Si un arbitrage doit être fait entre inconditionnalité et montant, c’est donc ce dernier qu’il faut privilégier et soumettre la perception de celui-ci à la présence de la personne en emploi. C’est le sens du Salaire minimum socialisé (SMS) : assurer que l’entreprise touchera le Smic (avec l’ensemble des cotisations sociales) pour chaque personne en emploi. Il ne s’agit bien sûr pas d’un « cadeau » fait aux entreprises puisque cette mesure prendra la forme d’un nouveau régime de sécurité sociale obligatoire auquel toutes les entreprises seront affiliées et qu’elles financeront cette allocation par un prélèvement sur la différence entre les encaissements de ventes et les paiements de fournisseurs. Sur la base des données INSEE de 2019, il faudra prélever 54 % de ces flux pour assurer le salaire minimum pour toute personne en emploi.

Du point de vue solution, un tel système est capable d’assurer le plein emploi puisqu’une partie du revenu des entreprises est garanti par le simple fait de la présence de personnes en emploi, le tout sans que cela ne nous coûte absolument rien puisque financé par les entreprises elles-mêmes.
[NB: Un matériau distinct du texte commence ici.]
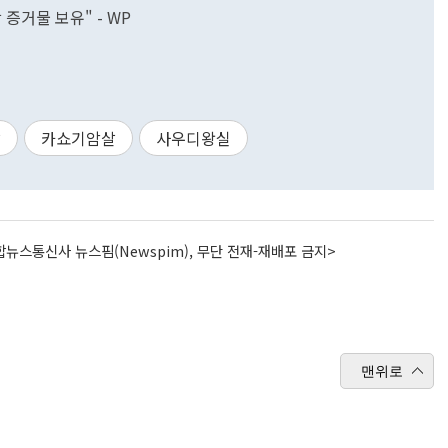
 증거물 보유" - WP
살
카쇼기암살
사우디왕실
뉴스통신사 뉴스핌(Newspim), 무단 전재-재배포 금지>
맨위로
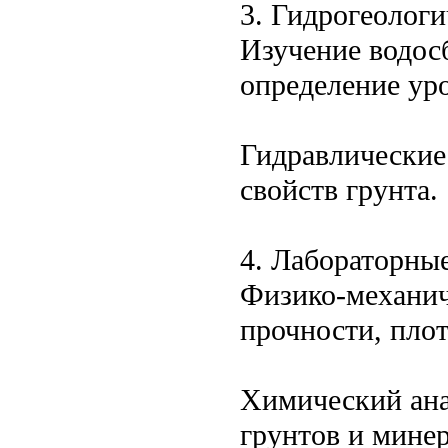
3. Гидрогеолог
Изучение водос
определение ур
Гидравлические
свойств грунта.
4. Лабораторны
Физико-механич
прочности, плот
Химический ана
грунтов и минер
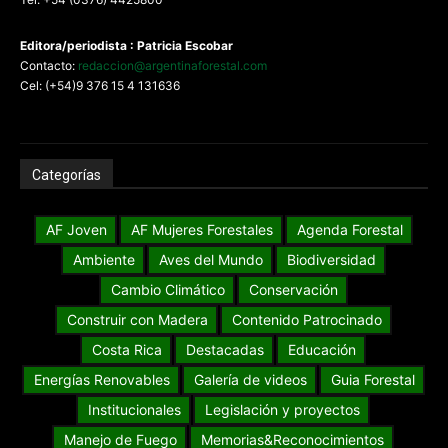
Editora/periodista : Patricia Escobar
Contacto:
redaccion@argentinaforestal.com
Cel: (+54)9 376 15 4 131636
Categorías
AF Joven
AF Mujeres Forestales
Agenda Forestal
Ambiente
Aves del Mundo
Biodiversidad
Cambio Climático
Conservación
Construir con Madera
Contenido Patrocinado
Costa Rica
Destacadas
Educación
Energías Renovables
Galería de videos
Guia Forestal
Institucionales
Legislación y proyectos
Manejo de Fuego
Memorias&Reconocimientos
Avec un tel système, nous bouleversons totalement les règles du marché de l’emploi : alors que dans le passé, l’offre d’emploi était rare et les demandeurs nombreux, nous aurons désormais la situation inverse où les entreprises seront à la recherche d’individus. Cela permet d’ailleurs de résoudre au moins deux de trois bénéfices que nous avions attribués au revenu universel : la possibilité de démarrer une activité tout en ayant des revenus et celle de refuser des emplois jugés dégradants pour le salaire proposé.

Le Salaire minimum socialisé (SMS), une première étape vers le revenu universel ?

Le SMS peut-être vu comme une étape possible. Une des inconnues du revenu universel a toujours été son financement. Le SMS offre la réponse en prélevant directement sur la production. Pour que le SMS évolue vers le revenu universel, il suffit alors que les prélèvements ne soient plus distribués aux entreprises mais directement aux individus. Dans l’immédiat, parce que le SMS ne pose pas l’inconditionnalité comme principe intangible, il a un potentiel majoritaire qui permettrait une mise en œuvre probable.